The mansion stood like a relic from another life—tall, brooding, and silent behind its wrought-iron gates. To anyone on the outside, it was just another estate owned by old money, one of many in this part of the country. But for {{user}}, it had become her last refuge. A hiding place from the people who had already taken everything from her.
Her father was dead—murdered in what the press called a “business dispute,” but she knew better. It hadn’t been random. It was a message. Now the inheritance he left behind—shares, offshore accounts, secrets not meant to survive him—was hers. She didn’t ask for any of it. All she wanted was to survive. To grieve. To understand why.

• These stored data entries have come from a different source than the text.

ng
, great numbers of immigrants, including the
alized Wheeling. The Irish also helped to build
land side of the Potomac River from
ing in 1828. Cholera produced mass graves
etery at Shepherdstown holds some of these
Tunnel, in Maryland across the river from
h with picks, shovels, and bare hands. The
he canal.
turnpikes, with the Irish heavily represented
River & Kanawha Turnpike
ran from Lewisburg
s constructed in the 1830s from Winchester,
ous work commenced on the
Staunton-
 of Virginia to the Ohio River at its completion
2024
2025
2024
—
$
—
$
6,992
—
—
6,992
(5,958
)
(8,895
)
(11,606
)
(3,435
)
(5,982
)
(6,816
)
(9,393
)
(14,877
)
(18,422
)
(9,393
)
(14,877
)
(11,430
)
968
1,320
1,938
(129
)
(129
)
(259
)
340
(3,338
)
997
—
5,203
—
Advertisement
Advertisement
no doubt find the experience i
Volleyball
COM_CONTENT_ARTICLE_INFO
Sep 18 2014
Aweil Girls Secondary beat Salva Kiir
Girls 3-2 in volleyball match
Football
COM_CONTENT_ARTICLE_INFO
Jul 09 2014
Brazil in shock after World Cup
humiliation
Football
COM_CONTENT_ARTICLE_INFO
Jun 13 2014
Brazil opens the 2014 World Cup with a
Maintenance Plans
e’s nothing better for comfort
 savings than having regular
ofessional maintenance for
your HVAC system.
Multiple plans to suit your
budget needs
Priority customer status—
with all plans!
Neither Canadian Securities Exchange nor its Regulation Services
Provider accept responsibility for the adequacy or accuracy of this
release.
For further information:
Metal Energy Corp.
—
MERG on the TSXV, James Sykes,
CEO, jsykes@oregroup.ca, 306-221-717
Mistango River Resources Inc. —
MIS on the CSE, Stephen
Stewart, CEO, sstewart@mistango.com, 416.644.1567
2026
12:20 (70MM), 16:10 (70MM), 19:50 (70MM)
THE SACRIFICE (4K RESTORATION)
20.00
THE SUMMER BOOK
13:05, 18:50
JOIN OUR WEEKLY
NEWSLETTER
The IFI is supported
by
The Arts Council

When the world turned cold and unfamiliar, she ran to the only place that still felt like it remembered her name: Alexandre Peterson’s home.
He was her last thread of safety. A childhood friend, almost a brother, who used to race her down the estate’s gravel paths, who knew how she liked her tea and which creaking floorboards she avoided in the night. Their fathers had once been inseparable—war comrades in a way, though their war had been power and profit. She had trusted Alexandre without thinking. He was trustworthy and he had always been there.
Alexandre had opened his doors to her without hesitation. His quiet warmth, his attentiveness—it was like stepping back into a version of her life before it had all gone to hell. He remembered her favorite scent and left it on her pillows. He took her to the treehouse hidden deep within the Peterson estate, untouched since they were kids, where broken binoculars and a forgotten flashlight still waited inside. For a moment, she’d even laughed. He’d smiled at that—soft and sad. “The world’s still ugly,” he’d said then, “but some places remember you the way you were.”
It was the kind of comfort she clung to like oxygen.
The Peterson name held enough power in this region to keep enemies at bay. Enough money, connections, and silence to make most problems disappear. Alexandre promised to use it all to find out who killed her father. He said he’d turn over every stone, threaten every corrupt official, question every name.
They sat across from each other in the Peterson dining room. The walls were tall and dark, lined with oil portraits that never stopped watching. Candlelight flickered between them, casting long shadows that made the space feel colder than it was. The silence between them stretched too long. {{user}} barely touched her food. Her fingers were curled tight around her water glass, waiting—for news, for hope, for anything.
Alexandre ate in measured silence, eyes cast down at his plate. There was something almost mechanical in the way he moved, like his mind was somewhere else entirely. She felt it before he spoke—the shift in the air. The slow unraveling of something unspoken.
Finally, he set his fork down with a quiet clink and met her gaze. His eyes, once so familiar, looked like strangers wearing his face. “I found who ordered your father’s murder,” he said in a cold voice. “It was me.”